▶ **Task requirements**:
Reproduce the following entries exactly, leaving nothing out.

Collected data
= = =
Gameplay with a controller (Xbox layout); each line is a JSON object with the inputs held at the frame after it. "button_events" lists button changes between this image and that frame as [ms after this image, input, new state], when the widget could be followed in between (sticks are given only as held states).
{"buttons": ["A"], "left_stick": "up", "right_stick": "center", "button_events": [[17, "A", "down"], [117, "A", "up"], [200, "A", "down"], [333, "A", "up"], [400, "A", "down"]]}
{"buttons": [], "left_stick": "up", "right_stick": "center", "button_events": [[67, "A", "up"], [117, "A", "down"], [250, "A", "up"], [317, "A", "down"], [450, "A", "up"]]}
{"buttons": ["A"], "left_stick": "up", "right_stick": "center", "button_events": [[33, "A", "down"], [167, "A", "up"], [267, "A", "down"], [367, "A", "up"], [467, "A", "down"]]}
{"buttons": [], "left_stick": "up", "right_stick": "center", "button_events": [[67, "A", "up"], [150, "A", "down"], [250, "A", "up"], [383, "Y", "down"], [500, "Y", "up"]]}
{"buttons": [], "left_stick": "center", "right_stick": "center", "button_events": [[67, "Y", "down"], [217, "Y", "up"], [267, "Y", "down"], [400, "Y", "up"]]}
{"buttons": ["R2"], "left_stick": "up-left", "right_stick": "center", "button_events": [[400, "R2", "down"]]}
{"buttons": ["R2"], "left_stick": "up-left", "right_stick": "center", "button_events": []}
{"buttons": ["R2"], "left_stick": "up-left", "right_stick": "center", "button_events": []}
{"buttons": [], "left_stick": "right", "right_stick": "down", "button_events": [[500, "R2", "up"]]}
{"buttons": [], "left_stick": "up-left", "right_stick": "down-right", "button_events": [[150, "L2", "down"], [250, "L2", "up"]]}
= = =
▶ **Written solution**:
Gameplay with a controller (Xbox layout); each line is a JSON object with the inputs held at the frame after it. "button_events" lists button changes between this image and that frame as [ms after this image, input, new state], when the widget could be followed in between (sticks are given only as held states).
{"buttons": ["A"], "left_stick": "up", "right_stick": "center", "button_events": [[17, "A", "down"], [117, "A", "up"], [200, "A", "down"], [333, "A", "up"], [400, "A", "down"]]}
{"buttons": [], "left_stick": "up", "right_stick": "center", "button_events": [[67, "A", "up"], [117, "A", "down"], [250, "A", "up"], [317, "A", "down"], [450, "A", "up"]]}
{"buttons": ["A"], "left_stick": "up", "right_stick": "center", "button_events": [[33, "A", "down"], [167, "A", "up"], [267, "A", "down"], [367, "A", "up"], [467, "A", "down"]]}
{"buttons": [], "left_stick": "up", "right_stick": "center", "button_events": [[67, "A", "up"], [150, "A", "down"], [250, "A", "up"], [383, "Y", "down"], [500, "Y", "up"]]}
{"buttons": [], "left_stick": "center", "right_stick": "center", "button_events": [[67, "Y", "down"], [217, "Y", "up"], [267, "Y", "down"], [400, "Y", "up"]]}
{"buttons": ["R2"], "left_stick": "up-left", "right_stick": "center", "button_events": [[400, "R2", "down"]]}
{"buttons": ["R2"], "left_stick": "up-left", "right_stick": "center", "button_events": []}
{"buttons": ["R2"], "left_stick": "up-left", "right_stick": "center", "button_events": []}
{"buttons": [], "left_stick": "right", "right_stick": "down", "button_events": [[500, "R2", "up"]]}
{"buttons": [], "left_stick": "up-left", "right_stick": "down-right", "button_events": [[150, "L2", "down"], [250, "L2", "up"]]}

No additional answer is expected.